#### SOURCE DOCUMENT

The server side console I'm getting this: GET /api/users/me 200 876ms - 339b.
I haven't been able to find an answer to this error as of yet and am wondering if it has to do with version 4 of Express
controller.js
var request = require('request');
var apiOptions = {
server : "http://localhost:3000"
};
if(process.env.NODE_ENV === 'production') {
apiOptions.server = "https://heroku_path";
}
module.exports.homelist = function(req, res) {
var requestOptions, path;
path = '/api/locations';
requestOptions = {
url: apiOptions.server + path,
method: "GET",
json: {},
qs : {
lng : -117.929835,
lat : 33.614675,
max : 30000
}
};
request(requestOptions, function(err, res, body) {
renderHomepage(req, res, body);
});
var renderHomepage = function(req, res, body) {
res.render('jade-template', {
title: 'I'm a main title',
pageHeader: {
title: 'I'm a title',
strapline: 'I'm a strapline'
},
locations: body,
sidebar: 'yadda yadda'
});
};
The homelist function gets called from my routes.js which is then where my API gets called from my request with the query found in requestOptions.

########

REQUIREMENT: Continue the Express troubleshooting post from where it stops.

#### INFORMATION

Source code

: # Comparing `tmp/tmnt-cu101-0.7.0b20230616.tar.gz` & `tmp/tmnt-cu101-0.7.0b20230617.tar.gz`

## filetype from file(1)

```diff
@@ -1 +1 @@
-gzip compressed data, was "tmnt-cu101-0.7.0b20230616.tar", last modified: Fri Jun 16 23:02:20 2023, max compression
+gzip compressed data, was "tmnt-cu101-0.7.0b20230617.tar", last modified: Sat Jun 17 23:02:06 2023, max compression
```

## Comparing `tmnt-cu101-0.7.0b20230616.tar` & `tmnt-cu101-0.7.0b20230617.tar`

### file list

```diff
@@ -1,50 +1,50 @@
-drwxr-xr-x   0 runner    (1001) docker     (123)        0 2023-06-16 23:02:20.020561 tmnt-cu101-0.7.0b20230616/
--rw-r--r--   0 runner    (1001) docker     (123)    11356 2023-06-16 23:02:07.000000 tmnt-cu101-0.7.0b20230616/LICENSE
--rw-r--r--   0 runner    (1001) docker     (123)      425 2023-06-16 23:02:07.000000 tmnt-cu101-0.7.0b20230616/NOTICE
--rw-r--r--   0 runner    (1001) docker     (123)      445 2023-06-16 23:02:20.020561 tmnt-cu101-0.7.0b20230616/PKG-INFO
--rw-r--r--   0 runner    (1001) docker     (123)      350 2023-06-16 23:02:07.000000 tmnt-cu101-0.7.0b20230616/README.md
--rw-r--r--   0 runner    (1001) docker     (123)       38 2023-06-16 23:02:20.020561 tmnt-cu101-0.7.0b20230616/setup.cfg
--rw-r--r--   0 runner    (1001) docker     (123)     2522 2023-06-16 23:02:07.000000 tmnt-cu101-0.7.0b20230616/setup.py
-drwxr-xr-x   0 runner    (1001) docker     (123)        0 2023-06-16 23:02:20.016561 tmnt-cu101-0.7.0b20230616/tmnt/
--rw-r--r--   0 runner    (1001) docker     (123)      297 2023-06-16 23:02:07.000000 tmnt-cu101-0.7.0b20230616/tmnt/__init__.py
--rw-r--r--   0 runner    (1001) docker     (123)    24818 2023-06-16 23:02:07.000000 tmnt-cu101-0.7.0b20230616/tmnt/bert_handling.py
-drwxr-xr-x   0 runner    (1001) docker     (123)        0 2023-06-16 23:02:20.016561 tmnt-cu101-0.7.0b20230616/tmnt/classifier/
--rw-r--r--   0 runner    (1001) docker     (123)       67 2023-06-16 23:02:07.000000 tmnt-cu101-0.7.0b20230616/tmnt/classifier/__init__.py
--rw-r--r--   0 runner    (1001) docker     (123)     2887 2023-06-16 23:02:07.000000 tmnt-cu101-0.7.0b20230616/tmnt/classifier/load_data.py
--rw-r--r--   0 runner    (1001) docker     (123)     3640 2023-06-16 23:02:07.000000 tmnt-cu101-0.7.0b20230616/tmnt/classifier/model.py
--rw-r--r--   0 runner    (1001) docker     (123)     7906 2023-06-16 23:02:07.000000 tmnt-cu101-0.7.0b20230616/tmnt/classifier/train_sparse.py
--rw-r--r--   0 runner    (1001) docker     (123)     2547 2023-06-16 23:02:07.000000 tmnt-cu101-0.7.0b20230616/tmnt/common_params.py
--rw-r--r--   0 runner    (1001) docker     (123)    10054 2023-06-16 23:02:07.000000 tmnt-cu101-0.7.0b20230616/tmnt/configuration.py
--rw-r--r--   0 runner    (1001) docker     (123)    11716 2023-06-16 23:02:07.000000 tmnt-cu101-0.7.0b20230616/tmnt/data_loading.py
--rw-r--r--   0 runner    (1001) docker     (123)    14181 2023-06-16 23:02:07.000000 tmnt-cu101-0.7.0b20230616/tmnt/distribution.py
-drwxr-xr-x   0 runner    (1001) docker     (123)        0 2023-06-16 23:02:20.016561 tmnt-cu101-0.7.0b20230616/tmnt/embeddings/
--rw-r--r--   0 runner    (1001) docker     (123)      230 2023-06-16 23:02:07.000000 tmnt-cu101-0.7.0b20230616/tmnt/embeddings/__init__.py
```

########

RESULT OF THE EXERCISE:
however when the request callback is fired and renderHomepage in invoked with the API variable body I get the error:
res.render('jade-template', {
^
TypeError: res.render is not a function
All my routes are set up and tested fine. Does anyone have a solution for this?
The res argument in the renderHomepage function (the request's callback) is not the same as the res of the express route!
Change your call the request to something like:
request(requestOptions, function(err, serverRes, body) {
renderHomepage(req, res, body);
});
Then the response to your request to /api/locations is serverRes, and the response you send to your client is res.